• Document excerpt:
►

It is the summer of 1876 – this incredible story begins in San Francisco. Captain Nathan Algren (Tom Cruise) is a disenchanted ex-United States Army captain and an alcoholic. He is traumatized by nightmares of blood-sodden dead bodies on the battlefield from his many experiences of fighting and killing in the Civil War and the Indian Wars. Several years after his army service, Algren starts to make a paltry means of livelihood by relating war stories to gun-show audiences in San Francisco – these tales of the brutality of war and the untold slaughter of innocent men do not help in the improvement of Algren’s deteriorating mental state.
Captain Algren’s American employer soon gets fed up of his chronic drunkenness and fires him from the job. Algren is forced to accept an invitation by his former commanding officer Colonel Bagley (Tony Goldwyn) to meet a ruthless, Japanese businessman, Mr. Omura (Masato Harada) with the prospect of getting a new job. Algren despises Bagley with all his heart and soul – he blames Bagley for his continuing and terrifying nightmares after his role in massacring many Indians in the Indian Wars.
Bagley offers Algren a job of training fresh, army conscripts of the new Meiji government of Japan to suppress a samurai rebellion that is led by Katsumoto (Ken Watanabe). The samurai – traditional Japanese warriors – were widely opposing Western influences in Japan and unwanted, western infiltrations into their traditional way of life. The samurai begin to conduct an armed revolt against the modernization campaign of the Western Forces in Japan. Despite the painful ironies of crushing yet another tribal rebellion, Algren accepts this job solely for payment of cash – in this way, Algren becomes an unscrupulous mercenary himself. Algren’s old army colleague, Sergeant Zebulon Gant (Billy Connolly) and Simon Graham (Timothy Spall) assist him in this new and awesome venture. Simon Graham is a British translator; he intends to write an account of the Japanese culture, centering on the samurai.

◄

• Task requirements:
1. Translate this sentence from the plot summary about Captain Nathan Algren into Spanish: "Simon Graham is a British translator; he intends to write an account of the Japanese culture, centering on the samurai."
2. Answer these questions using the plot summary about Captain Nathan Algren.
(a) In which city and in what year does the story begin?
(b) Who leads the samurai rebellion?
(c) What is the name and rank of Algren's old army colleague?
3. Resume the plot summary about Captain Nathan Algren, picking up right after its final sentence.

• Information supplied:
►

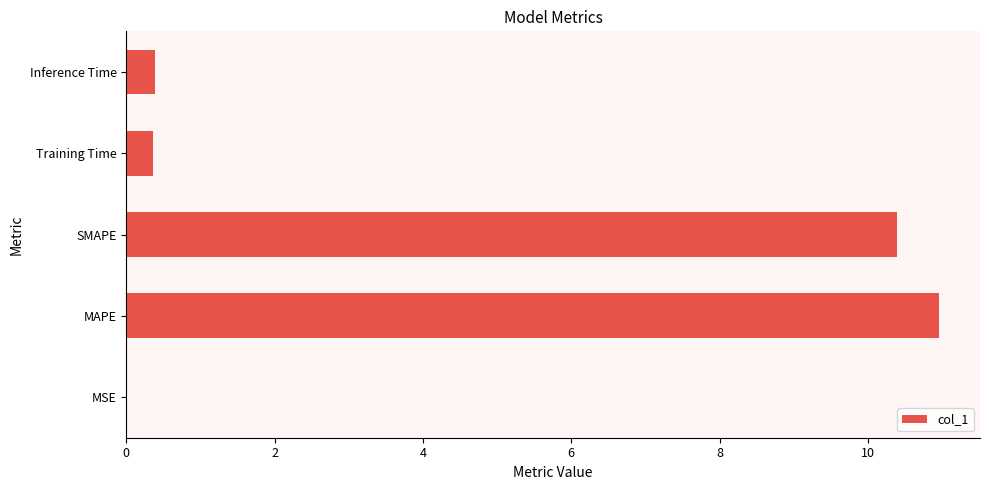

What is the sum of all values?

22.1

◄

• Answer set:
1. Simon Graham es un traductor británico; tiene la intención de escribir una crónica de la cultura japonesa, centrada en los samuráis.

2.
(a) The story begins in San Francisco in the summer of 1876.
(b) Katsumoto leads the samurai rebellion.
(c) He is Sergeant Zebulon Gant.

3.
Under the command of Bagley, Algren and his companions travel to Tokyo. Japan is in the middle of turmoil and drastic civil change. The new Western-style additions to society are much in opposition to the traditional & conventional Japanese way of Life. Algren is shocked to see that the newly-formed Japanese Army consists of peasants who lack in any kind of combat experience – besides this large failing, the army is poorly-equipped and poorly-trained. Algren tries his best to train the troops for warfare but before the men are trained to his satisfaction, the leader of the insurrection, Katsumoto (Ken Watanabe), attacks a railroad outside his province. Bagley orders Algren to lead the inexperienced army conscripts (peasants) to battle against Katsumoto, the leader of the samurai forces, in a full-scale war. Algren protests and even publicly demonstrates the army’s inexperience and lack of sufficient army training – but to no avail.
When the regiment arrives at the battlefield, Bagley moves to the rear and orders Algren to do the same, since the Americans are technically non-combatants. Algren refuses to betray his men by moving to the rear of the fray and takes personal command of the regiment. Algren then orders Sergeant Gant to report to the rear as well. However, Gant refuses to so so, out of personal loyalty to Algren.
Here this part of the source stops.